During my month in Bloomfield, I got to know Austin too. He's awesome, an adoring father to Adrienne and a sweet partner to Mom. We bonded by teasing Mom over her obsession with Love Island, and he always sided with me when Mom and I couldn't agree on a movie to watch.

I thought returning to college would be a relief, but I teared up saying goodbye to Mom, Austin, and Adrienne. Two months later, I seized the chance to visit home for spring break. I spent most of the week playing peekaboo with my little sister and catching up with Mom and Austin before their weekend getaway, a hot air balloon adventure in upstate New York.

A thousand feet in the air, Austin got down on one knee. Mom was so excited she tried to convince him to swing by the courthouse on the way back home, but he insisted Adrienne and I be there for the ceremony.

He's a keeper.

I mean, he'd better be. They've been married a couple weeks now.

The half-mile trek home from the bus stop is worth every bead of sweat when I hear, "Sissy!"

I pause my musings about purchasing a car with blog money to greet my sister and take in the scene before me. Austin's in his ragged painting clothes, giving the mailbox post a makeover. Mom's navy-blue sundress matches Adrienne's, except Adrienne's is covered in frills and chalk dust.

"Hello, Adri!" I call. I kneel on the driveway just in time for a hug. Adrienne jumps into my arms, allowing me to lift her up and spin her in a circle.

"Sissy, play?" she asks in her adorable little voice.

"Yes, please." I set her down and let her guide me to the array of sidewalk chalk surrounding Mom.
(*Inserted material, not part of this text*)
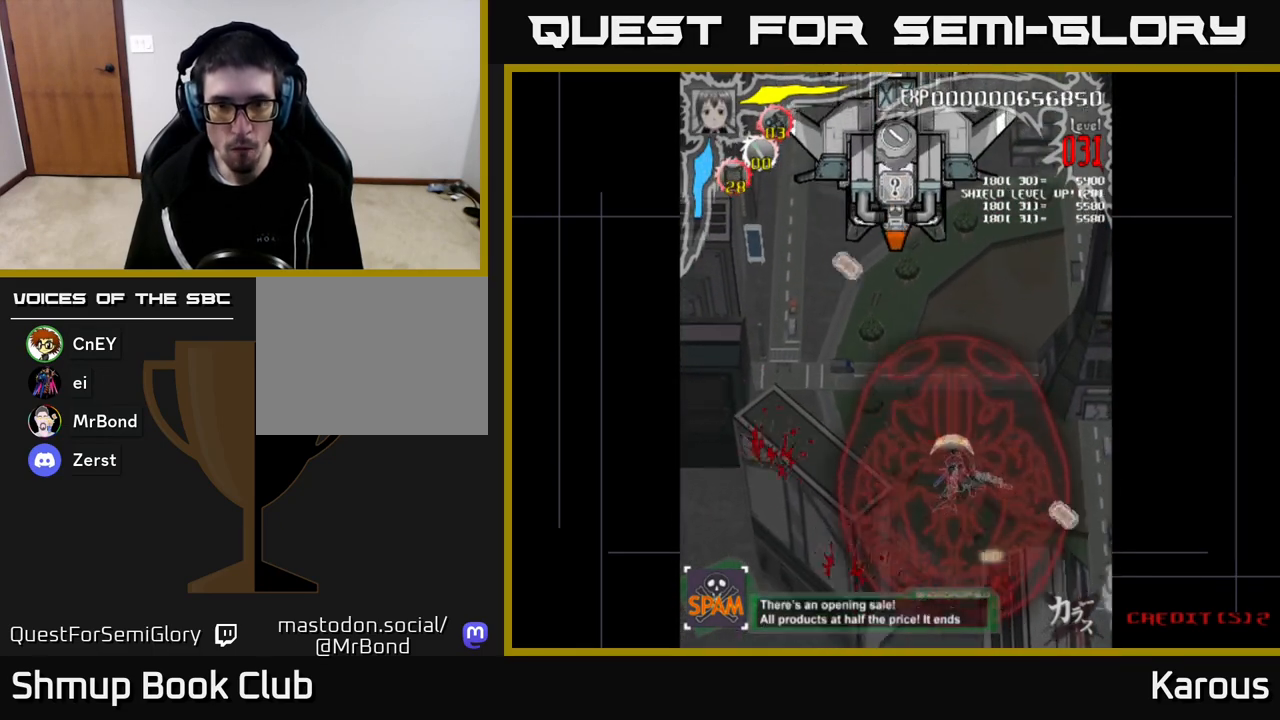
{"buttons": ["DPAD_UP"], "left_stick": "center", "right_stick": "center", "events": [[117, "DPAD_LEFT", "down"], [267, "DPAD_LEFT", "up"]]}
"Someone's been excited to see her sister all day," Mom says affectionately.

I feign surprise with an exaggerated gasp. "Adrienne was excited to see me?"

Adri giggles so hard she squeaks.

Poor thing takes after me. I also squeak, usually when emotions run high. Luckily for Adrienne's sake, she's an adorable squeaker, so my flaw is her delightful little quirk.

Mom pulls me into a side hug, and when I lift my head from her shoulder, Austin has abandoned the home improvement activity to say hello. I bite back a smile. That's pretty much the biggest compliment Austin Stewart can pay a person.

I notice heavy bags under his eyes that match Mom's, and I wonder if Adrienne is letting them sleep. I'm tempted to offer my babysitting services, but I hold my tongue.

It's not that I don't want to. I could hang out with my little sister for a week straight and miss her by the time I board the bus home. Adrienne isn't the problem. Bloomfield is the problem.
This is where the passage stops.